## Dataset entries
• • • •
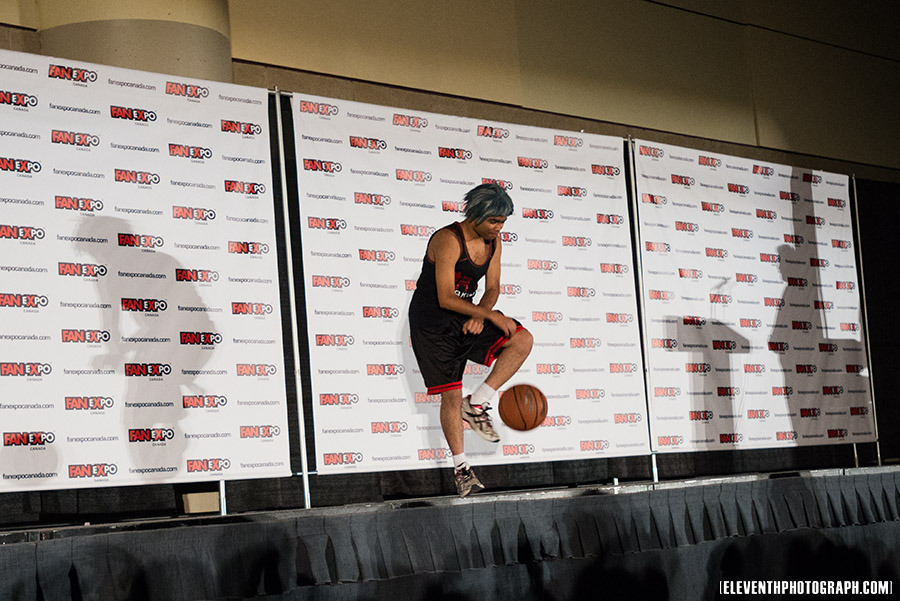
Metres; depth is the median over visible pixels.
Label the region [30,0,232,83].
column
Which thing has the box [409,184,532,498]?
man
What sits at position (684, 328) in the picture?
banner
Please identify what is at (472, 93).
wall
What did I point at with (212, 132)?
banner
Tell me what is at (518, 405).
basketball
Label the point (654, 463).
metal pole
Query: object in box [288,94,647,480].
banner
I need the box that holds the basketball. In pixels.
[498,383,547,431]
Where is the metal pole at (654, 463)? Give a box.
[626,135,658,482]
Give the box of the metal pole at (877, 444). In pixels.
[850,172,881,465]
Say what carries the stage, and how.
on the floor
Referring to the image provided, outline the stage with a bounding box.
[0,467,899,598]
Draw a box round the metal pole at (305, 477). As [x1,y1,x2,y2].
[272,81,312,512]
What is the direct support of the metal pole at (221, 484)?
on the stage
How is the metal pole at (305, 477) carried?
on the stage
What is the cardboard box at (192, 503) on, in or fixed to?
on the stage
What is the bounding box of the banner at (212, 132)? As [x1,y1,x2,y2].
[0,48,290,492]
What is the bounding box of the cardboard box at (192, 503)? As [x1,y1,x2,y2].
[181,491,220,514]
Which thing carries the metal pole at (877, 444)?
on the stage
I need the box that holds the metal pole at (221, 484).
[217,479,227,514]
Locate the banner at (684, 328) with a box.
[631,140,874,451]
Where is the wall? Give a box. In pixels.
[1,0,898,179]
• • • •
## REQUIREMENT
Would you please set down the lines from the one with "Locate the banner at (684, 328) with a box." to the end of the data above, exactly and without any other lines?

## RESULT OF THE TASK
Locate the banner at (684, 328) with a box.
[631,140,874,451]
Where is the wall? Give a box. In pixels.
[1,0,898,179]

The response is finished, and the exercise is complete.